Seit mittlerweile Jahrzehnten dürfte es – zumindest bei Premiumherstellern – Standard sein, dass Motorabdeckungen ein Dämmmaterial zur Geräuschisolierung umfassen. Faszinierend, wie nun auch schon eine solch gewöhnliche Ausführung hier marketingtechnisch unter „Motorabdeckung mit NVH-Funktion“ als kleines Highlight/Neuerung hervorgehoben wird.

Marc W.
Reply to  Gottlieb Daimler
16 Minuten zuvor

Es ist irgendwie auch lustig, bei einem 100k-Auto im aftersale eine 20Euro-Batteriekastendämmung nachzurüsten, welche Luftansauggeräusche mindern soll.
Vermutlich hätten die 100g in der Zertifizierung einen Sprung ergeben ? 🙂

Heute sind die Wünsche kleiner. Statt KI-Presseprosa einfach mal funktionierende Konfiguratoren und Webseiten.

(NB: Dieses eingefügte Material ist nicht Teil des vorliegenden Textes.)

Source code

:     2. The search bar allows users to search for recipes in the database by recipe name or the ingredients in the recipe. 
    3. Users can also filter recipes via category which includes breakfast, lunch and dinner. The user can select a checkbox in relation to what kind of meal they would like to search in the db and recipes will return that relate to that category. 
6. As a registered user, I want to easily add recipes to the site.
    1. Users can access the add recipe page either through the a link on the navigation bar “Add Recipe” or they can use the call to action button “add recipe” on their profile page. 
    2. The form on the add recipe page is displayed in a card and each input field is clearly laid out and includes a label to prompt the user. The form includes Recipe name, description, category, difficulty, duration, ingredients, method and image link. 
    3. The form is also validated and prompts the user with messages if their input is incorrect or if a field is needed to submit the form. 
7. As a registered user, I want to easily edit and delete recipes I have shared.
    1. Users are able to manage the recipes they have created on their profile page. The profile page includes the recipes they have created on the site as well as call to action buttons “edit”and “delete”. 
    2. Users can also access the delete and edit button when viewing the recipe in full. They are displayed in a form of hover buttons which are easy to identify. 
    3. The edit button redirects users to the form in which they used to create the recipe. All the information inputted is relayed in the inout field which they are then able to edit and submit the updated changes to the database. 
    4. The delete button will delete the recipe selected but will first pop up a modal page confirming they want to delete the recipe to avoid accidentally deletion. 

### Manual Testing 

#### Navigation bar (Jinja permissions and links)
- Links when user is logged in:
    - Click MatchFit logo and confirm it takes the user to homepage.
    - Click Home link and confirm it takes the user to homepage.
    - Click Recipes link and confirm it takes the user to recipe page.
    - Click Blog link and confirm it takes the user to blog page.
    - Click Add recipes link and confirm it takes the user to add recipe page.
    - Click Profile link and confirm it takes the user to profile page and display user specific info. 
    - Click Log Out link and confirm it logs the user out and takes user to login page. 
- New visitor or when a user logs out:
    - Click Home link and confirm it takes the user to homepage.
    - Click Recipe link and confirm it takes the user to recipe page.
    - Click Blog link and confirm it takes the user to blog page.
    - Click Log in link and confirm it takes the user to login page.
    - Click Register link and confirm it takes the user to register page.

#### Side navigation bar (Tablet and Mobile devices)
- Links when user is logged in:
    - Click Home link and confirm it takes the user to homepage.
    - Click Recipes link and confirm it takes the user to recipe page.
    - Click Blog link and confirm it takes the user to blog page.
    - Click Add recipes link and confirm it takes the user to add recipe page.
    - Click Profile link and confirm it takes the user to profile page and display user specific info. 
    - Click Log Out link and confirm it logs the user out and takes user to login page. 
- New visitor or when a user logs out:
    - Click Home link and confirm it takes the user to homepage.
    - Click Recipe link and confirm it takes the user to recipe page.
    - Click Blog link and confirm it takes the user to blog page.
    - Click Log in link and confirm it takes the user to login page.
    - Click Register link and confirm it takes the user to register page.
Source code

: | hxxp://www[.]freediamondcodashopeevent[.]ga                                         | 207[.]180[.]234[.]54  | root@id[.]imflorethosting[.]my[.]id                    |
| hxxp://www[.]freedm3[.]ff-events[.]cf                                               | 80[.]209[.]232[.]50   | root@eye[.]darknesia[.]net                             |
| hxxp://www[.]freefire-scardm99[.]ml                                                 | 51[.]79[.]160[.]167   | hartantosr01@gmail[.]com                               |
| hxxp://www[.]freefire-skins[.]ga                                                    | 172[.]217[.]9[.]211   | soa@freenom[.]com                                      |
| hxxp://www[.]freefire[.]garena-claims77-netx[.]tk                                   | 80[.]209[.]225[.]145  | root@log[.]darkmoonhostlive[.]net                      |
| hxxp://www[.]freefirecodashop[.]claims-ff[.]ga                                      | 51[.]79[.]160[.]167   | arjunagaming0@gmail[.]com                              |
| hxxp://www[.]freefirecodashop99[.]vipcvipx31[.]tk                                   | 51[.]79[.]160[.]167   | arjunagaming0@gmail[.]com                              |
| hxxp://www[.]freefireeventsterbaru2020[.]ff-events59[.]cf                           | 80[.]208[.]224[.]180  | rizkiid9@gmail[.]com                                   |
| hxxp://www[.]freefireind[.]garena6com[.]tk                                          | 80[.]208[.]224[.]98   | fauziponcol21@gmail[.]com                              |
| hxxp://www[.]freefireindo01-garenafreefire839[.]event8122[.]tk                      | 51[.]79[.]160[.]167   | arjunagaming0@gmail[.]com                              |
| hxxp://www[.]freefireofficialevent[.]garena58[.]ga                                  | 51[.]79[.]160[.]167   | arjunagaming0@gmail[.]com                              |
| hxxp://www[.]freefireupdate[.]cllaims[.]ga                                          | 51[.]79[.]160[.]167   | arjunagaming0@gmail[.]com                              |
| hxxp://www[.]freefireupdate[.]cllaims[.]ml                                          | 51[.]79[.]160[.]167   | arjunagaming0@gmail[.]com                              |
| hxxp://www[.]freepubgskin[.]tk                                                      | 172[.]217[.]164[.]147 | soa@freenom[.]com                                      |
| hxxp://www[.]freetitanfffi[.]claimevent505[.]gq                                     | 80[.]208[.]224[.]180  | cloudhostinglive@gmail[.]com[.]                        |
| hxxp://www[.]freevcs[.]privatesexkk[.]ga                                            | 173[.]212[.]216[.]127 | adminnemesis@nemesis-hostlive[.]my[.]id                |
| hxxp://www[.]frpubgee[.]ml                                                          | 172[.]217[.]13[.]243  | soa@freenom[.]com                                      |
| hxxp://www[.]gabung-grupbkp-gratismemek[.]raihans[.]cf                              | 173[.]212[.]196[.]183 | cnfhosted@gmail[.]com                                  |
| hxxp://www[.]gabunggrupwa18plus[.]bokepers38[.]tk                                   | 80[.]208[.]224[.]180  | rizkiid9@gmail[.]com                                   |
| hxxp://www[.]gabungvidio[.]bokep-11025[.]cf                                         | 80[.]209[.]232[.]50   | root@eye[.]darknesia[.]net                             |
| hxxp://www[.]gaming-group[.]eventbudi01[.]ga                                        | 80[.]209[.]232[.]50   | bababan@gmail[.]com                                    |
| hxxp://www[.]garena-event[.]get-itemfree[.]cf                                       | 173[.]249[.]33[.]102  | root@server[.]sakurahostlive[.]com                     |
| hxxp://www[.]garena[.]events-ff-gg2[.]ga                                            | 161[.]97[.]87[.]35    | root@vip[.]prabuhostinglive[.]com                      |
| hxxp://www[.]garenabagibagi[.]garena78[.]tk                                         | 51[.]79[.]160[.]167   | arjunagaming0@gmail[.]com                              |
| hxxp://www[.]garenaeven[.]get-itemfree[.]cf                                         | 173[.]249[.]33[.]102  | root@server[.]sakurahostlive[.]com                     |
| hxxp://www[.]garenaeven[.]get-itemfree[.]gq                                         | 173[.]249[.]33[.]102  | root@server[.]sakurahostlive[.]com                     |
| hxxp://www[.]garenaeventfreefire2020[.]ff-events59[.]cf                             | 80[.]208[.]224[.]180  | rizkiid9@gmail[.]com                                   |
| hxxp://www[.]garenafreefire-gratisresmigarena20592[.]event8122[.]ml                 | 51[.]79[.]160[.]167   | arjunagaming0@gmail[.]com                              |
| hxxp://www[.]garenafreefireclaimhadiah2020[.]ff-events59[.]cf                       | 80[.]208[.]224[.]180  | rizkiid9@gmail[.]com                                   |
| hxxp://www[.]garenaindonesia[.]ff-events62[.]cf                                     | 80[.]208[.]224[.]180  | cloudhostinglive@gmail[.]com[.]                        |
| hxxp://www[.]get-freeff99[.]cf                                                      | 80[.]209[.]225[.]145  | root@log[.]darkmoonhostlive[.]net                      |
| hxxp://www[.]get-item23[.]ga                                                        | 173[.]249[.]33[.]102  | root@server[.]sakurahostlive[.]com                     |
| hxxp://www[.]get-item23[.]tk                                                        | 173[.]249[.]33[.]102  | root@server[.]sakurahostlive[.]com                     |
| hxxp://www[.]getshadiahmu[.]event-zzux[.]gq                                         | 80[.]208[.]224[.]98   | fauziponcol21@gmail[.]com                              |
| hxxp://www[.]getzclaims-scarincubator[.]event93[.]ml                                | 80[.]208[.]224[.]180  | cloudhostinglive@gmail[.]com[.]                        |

Fällt eigentlich niemandem auf, dass seit Jahrzehnten (!!) die Abmessungsgrafiken (in den epaper, die es für UK weiterhin gibt) zwar schön viele Volumina, größter Quader etc. benennen, immer (!) aber das längste Brett zwar gemalt, nicht aber abgemessen wird ???

Silberfisch
1 Stunde zuvor

Es wird doch 1:1 der Motor vom CLA/GLB sein.
Wieso man sich bei den MMA Modellen für einen Verbrenner entscheiden sollte, ist mir weiterhin extrem schleierhaft.
Der direkte Vergleich bei den Modellen mit dem M252 zeigt einfach wo die Zukunft hingeht.